第四章 美女(?)漫画家のいちばん長い日。

     (9)

「どうしたんだろ、お姉ちゃんたちと友美さん、突然静かになっちゃって……って、理由はだいたいわかるんやけどね☻」

 

 なぜだか急に押し黙った元孝治たち四人と友美を見て、涼子は湯船の端のほうでひとりふふんと、なにかを見抜いたような気持ちになっていた。

 

 幼少のころから、けっこう勘の鋭さを自認していた涼子であった。

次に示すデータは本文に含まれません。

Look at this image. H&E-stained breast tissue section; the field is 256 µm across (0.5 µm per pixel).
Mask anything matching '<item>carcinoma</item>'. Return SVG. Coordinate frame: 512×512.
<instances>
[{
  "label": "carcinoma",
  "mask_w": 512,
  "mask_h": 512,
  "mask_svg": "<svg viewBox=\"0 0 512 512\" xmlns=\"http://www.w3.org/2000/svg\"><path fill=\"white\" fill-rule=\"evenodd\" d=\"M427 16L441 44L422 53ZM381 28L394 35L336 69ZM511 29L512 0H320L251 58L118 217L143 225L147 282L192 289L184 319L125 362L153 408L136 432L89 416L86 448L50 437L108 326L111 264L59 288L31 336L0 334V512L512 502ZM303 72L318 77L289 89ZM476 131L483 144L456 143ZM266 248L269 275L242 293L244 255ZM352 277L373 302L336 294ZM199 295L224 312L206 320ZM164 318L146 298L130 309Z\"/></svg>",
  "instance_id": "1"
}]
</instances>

それが今回も、大いに才能を発揮したという感じ。

 

「実は前から思っとったっちゃねぇ〜〜☻ 友美さんが家に来るとお姉ちゃんたち……そんときはひとりのお兄ちゃんやったけど、ヤケに上機嫌になって過剰気味に挨拶したり、お茶っとかジュースば出したりしよったもんね♪ 友美さんのほうも満更でもない顔ばしとったけ、もしかしていつかは……っち思いよったんやけど、今のあげな状況で、これからどげな風にふたり……やない五人は進展するとやろっか? これって人類史上初めての、大きな未曾有な出来事ばい✍✍」

 

 まさに涼子がはた目で見ているとおり、元孝治たち四人は完全に同一の人物であり、以前はひとりの健全な男性そのものであった。それが女性に謎の性転換をしたばかりではなく(これだけでも世界史上類を見ない大事件だが)、さらに四分裂という、誰も想像ができない混沌{カオス}状態となったのだ。

 

 これこそ人類史上始まって以来の、壮大な実験とは言えないだろうか。